Ald. Ray Lopez (15th) was “ecstatic” about Witzburg’s investigation.
He noted that “everything was done in secret” for months, forcing new Mayor Brandon Johnson to “peel back the layers of this onion that Lori Lightfoot left them.”
“Millions are being spent — $20 million a month. What is the return on our investment in terms of addressing the needs of the individuals? Or this going just to pad the coffers of all the not-for-profits and organizations friendly to the previous administration?” Lopez said.

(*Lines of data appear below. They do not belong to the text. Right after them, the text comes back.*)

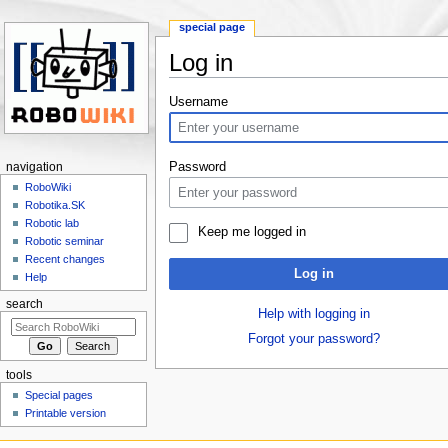
special page
Log in
Jump to:
navigation
,
search
Username
Password
navigation
RoboWiki
Robotika.SK
Robotic lab
Keep me logged in
Robotic seminar
Recent changes
Log in
Help
search
Help with logging in
Forgot your password?
tools
Special pages
Printable version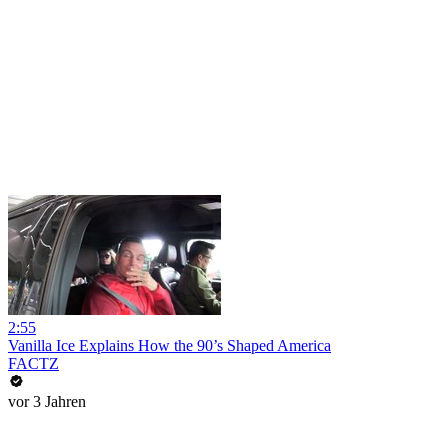
2:55
Vanilla Ice Explains How the 90’s Shaped America
FACTZ
vor 3 Jahren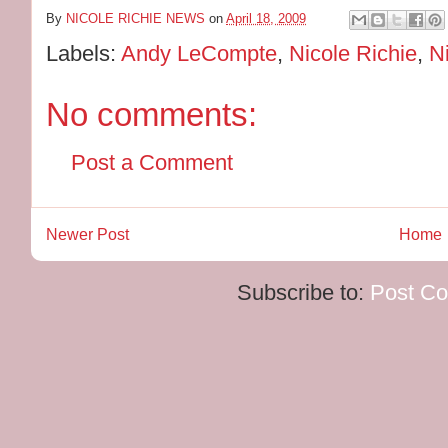
By
NICOLE RICHIE NEWS
on
April 18, 2009
Labels:
Andy LeCompte
,
Nicole Richie
,
N
No comments:
Post a Comment
Newer Post
Home
Subscribe to:
Post C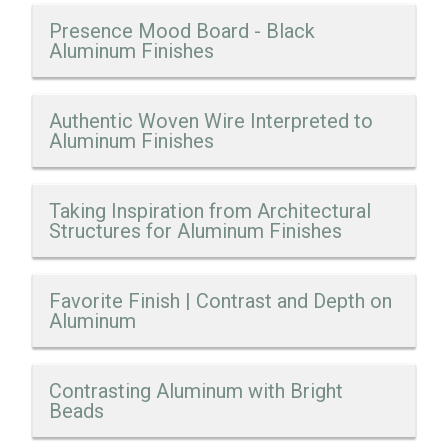
Presence Mood Board - Black
Aluminum Finishes
Authentic Woven Wire Interpreted to
Aluminum Finishes
Taking Inspiration from Architectural
Structures for Aluminum Finishes
Favorite Finish | Contrast and Depth on
Aluminum
Contrasting Aluminum with Bright
Beads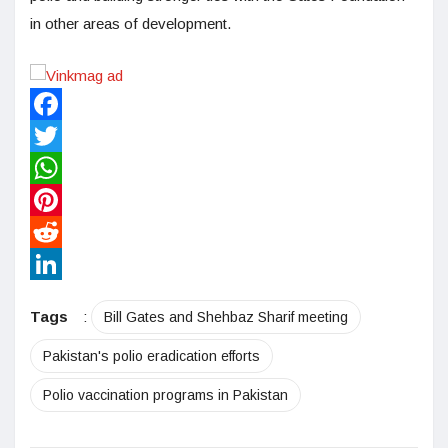
in other areas of development.
Facebook
Twitter
WhatsApp
Pinterest
Reddit
LinkedIn
Tags
:
Bill Gates and Shehbaz Sharif meeting
Pakistan's polio eradication efforts
Polio vaccination programs in Pakistan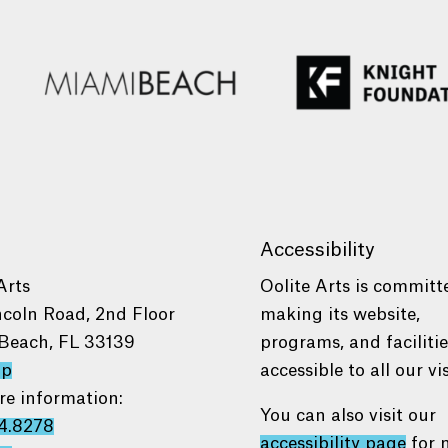
Accessibility
Arts
Oolite Arts is committ
ncoln Road, 2nd Floor
making its website,
Beach, FL 33139
programs, and faciliti
ap
accessible to all our vis
re information:
You can also visit our
4.8278
accessibility page
for 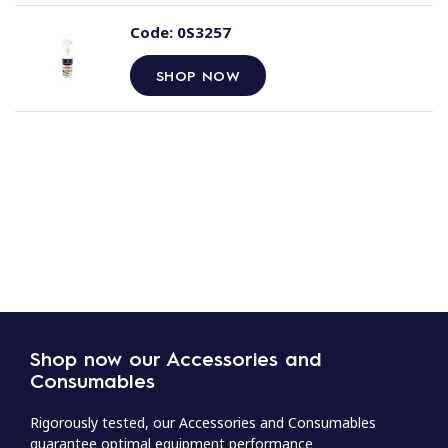
Code:
0S3257
SHOP NOW
Shop now our Accessories and
Consumables
Rigorously tested, our Accessories and Consumables
guarantee optimal equipment performance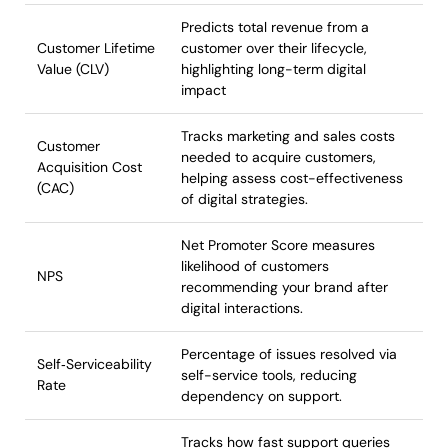
Predicts total revenue from a
Customer Lifetime
customer over their lifecycle,
Value (CLV)
highlighting long-term digital
impact
Tracks marketing and sales costs
Customer
needed to acquire customers,
Acquisition Cost
helping assess cost-effectiveness
(CAC)
of digital strategies.
Net Promoter Score measures
likelihood of customers
NPS
recommending your brand after
digital interactions.
Percentage of issues resolved via
Self‑Serviceability
self-service tools, reducing
Rate
dependency on support.
Tracks how fast support queries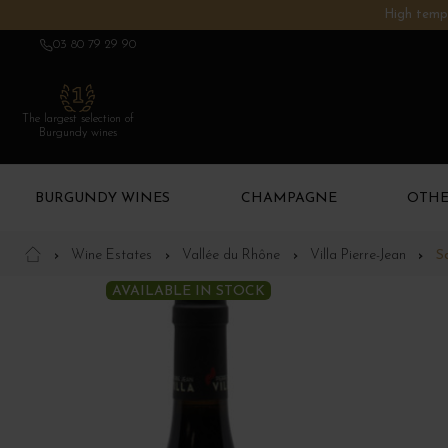
High tempe
03 80 79 29 90
The largest selection of
Burgundy wines
BURGUNDY WINES
CHAMPAGNE
OTHE
Wine Estates
Vallée du Rhône
Villa Pierre-Jean
S
AVAILABLE IN STOCK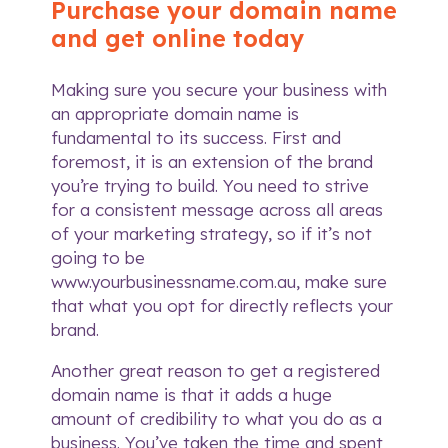
Purchase your domain name
and get online today
Making sure you secure your business with
an appropriate domain name is
fundamental to its success. First and
foremost, it is an extension of the brand
you’re trying to build. You need to strive
for a consistent message across all areas
of your marketing strategy, so if it’s not
going to be
www.yourbusinessname.com.au, make sure
that what you opt for directly reflects your
brand.
Another great reason to get a registered
domain name is that it adds a huge
amount of credibility to what you do as a
business. You’ve taken the time and spent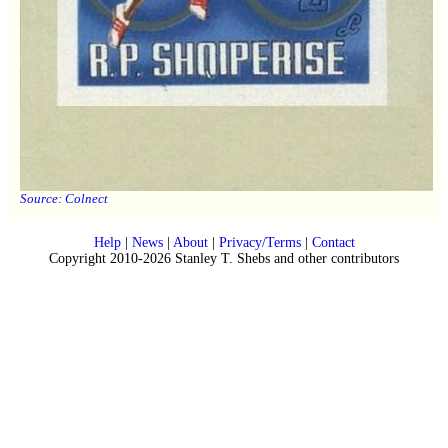
Source:
Colnect
Help
|
News
|
About
|
Privacy/Terms
|
Contact
Copyright 2010-2026 Stanley T. Shebs and other contributors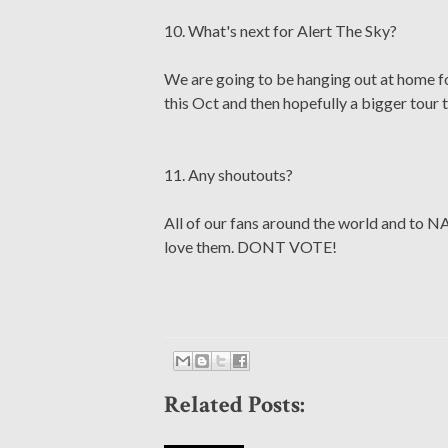
10. What's next for Alert The Sky?
We are going to be hanging out at home fo
this Oct and then hopefully a bigger tour t
11. Any shoutouts?
All of our fans around the world and to 
love them. DONT VOTE!
Related Posts: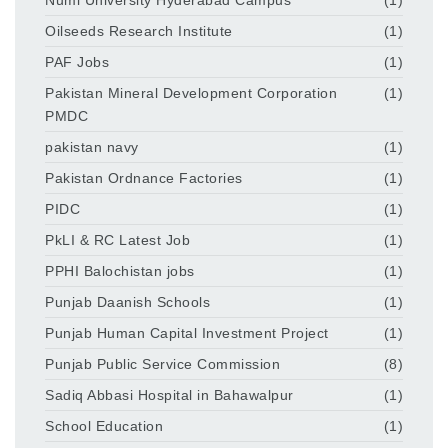
Oilseeds Research Institute
(1)
PAF Jobs
(1)
Pakistan Mineral Development Corporation
(1)
PMDC
pakistan navy
(1)
Pakistan Ordnance Factories
(1)
PIDC
(1)
PkLI & RC Latest Job
(1)
PPHI Balochistan jobs
(1)
Punjab Daanish Schools
(1)
Punjab Human Capital Investment Project
(1)
Punjab Public Service Commission
(8)
Sadiq Abbasi Hospital in Bahawalpur
(1)
School Education
(1)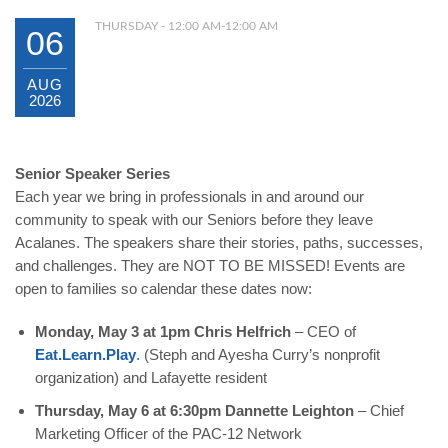
THURSDAY - 12:00 AM-12:00 AM
06
AUG
2026
Senior Speaker Series
Each year we bring in professionals in and around our
community to speak with our Seniors before they leave
Acalanes. The speakers share their stories, paths, successes,
and challenges. They are NOT TO BE MISSED! Events are
open to families so calendar these dates now:
Monday, May 3 at 1pm Chris Helfrich
–
CEO of
Eat.Learn.Play
.
(Steph and Ayesha Curry’s nonprofit
organization) and Lafayette resident
Thursday, May 6 at 6:30pm Dannette Leighton
–
Chief
Marketing Officer of the PAC-12 Network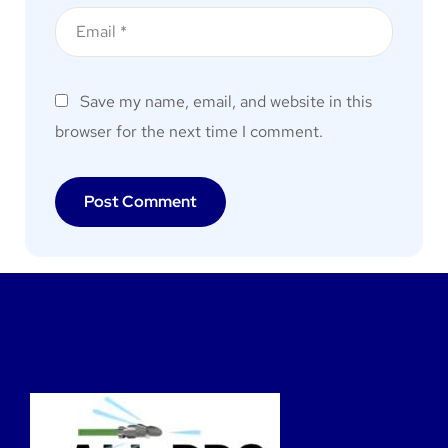
Save my name, email, and website in this
browser for the next time I comment.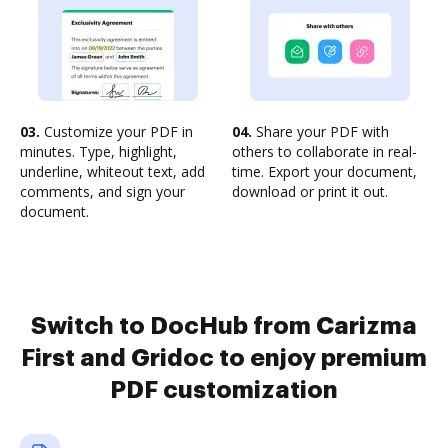
03.
Customize your PDF in
04.
Share your PDF with
minutes. Type, highlight,
others to collaborate in real-
underline, whiteout text, add
time. Export your document,
comments, and sign your
download or print it out.
document.
Switch to DocHub from Carizma
First and Gridoc to enjoy premium
PDF customization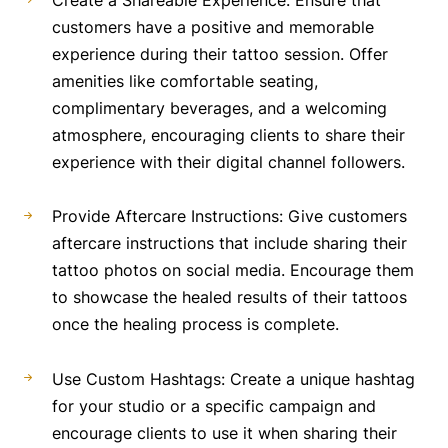
Create a Shareable Experience: Ensure that
customers have a positive and memorable
experience during their tattoo session. Offer
amenities like comfortable seating,
complimentary beverages, and a welcoming
atmosphere, encouraging clients to share their
experience with their digital channel followers.
Provide Aftercare Instructions: Give customers
aftercare instructions that include sharing their
tattoo photos on social media. Encourage them
to showcase the healed results of their tattoos
once the healing process is complete.
Use Custom Hashtags: Create a unique hashtag
for your studio or a specific campaign and
encourage clients to use it when sharing their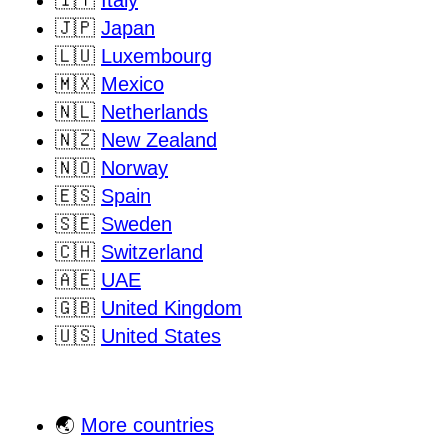
🇮🇹
Italy
🇯🇵
Japan
🇱🇺
Luxembourg
🇲🇽
Mexico
🇳🇱
Netherlands
🇳🇿
New Zealand
🇳🇴
Norway
🇪🇸
Spain
🇸🇪
Sweden
🇨🇭
Switzerland
🇦🇪
UAE
🇬🇧
United Kingdom
🇺🇸
United States
🌏
More countries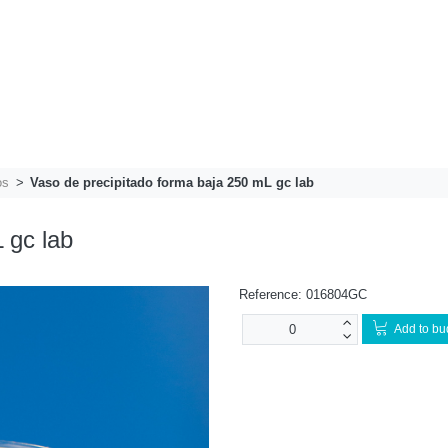
os
Vaso de precipitado forma baja 250 mL gc lab
 gc lab
Reference:
016804GC
Add to bu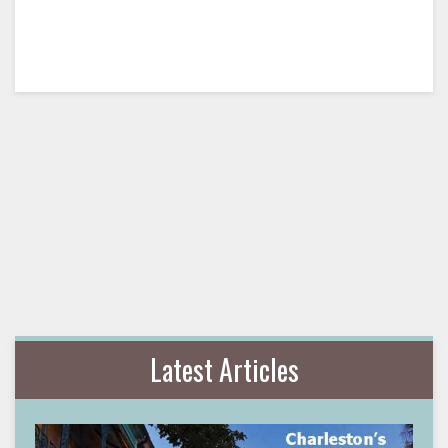
Latest Articles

Lopez noted that $47 million of the $51 million in emergency spending authorized by the City Council on May 31 went to staffing — not to meeting the “direct needs” of migrants.
“Knowing that this crisis is not going to resolve itself at any point soon, we need to put safeguards in place, hopefully with [Witzburg’s] suggestions, as to how to prevent fraud and abuse moving forward,” he said.
During a wide-ranging interview with the Sun-Times, Witzburg argued that the $126.5 million in spending on just six months of police overtime underscores the urgent need for a “pro-active and nimble” staffing strategy that puts Chicago Police officers where crime is highest and they are needed the most.
“Out of control overtime is not a staffing strategy,” she said.
She also accused CPD of going through the motions of complying with the federal consent — by reporting the percentage of the consent decree’s 799 paragraphs where there is “some level” of compliance.
That only means they’ve “written a policy that says that they intend to comply” with the mandate. It has “absolutely no impact on real life on the street — either for Chicagoans or members of the department,” Witzburg said.
“The metric that matters is the number of things that have changed in a real operational way. The number of things that are different on Chicago street corners today than they would have been at the beginning of 2019. And that number is in the single digit percentages,” Witzburg said.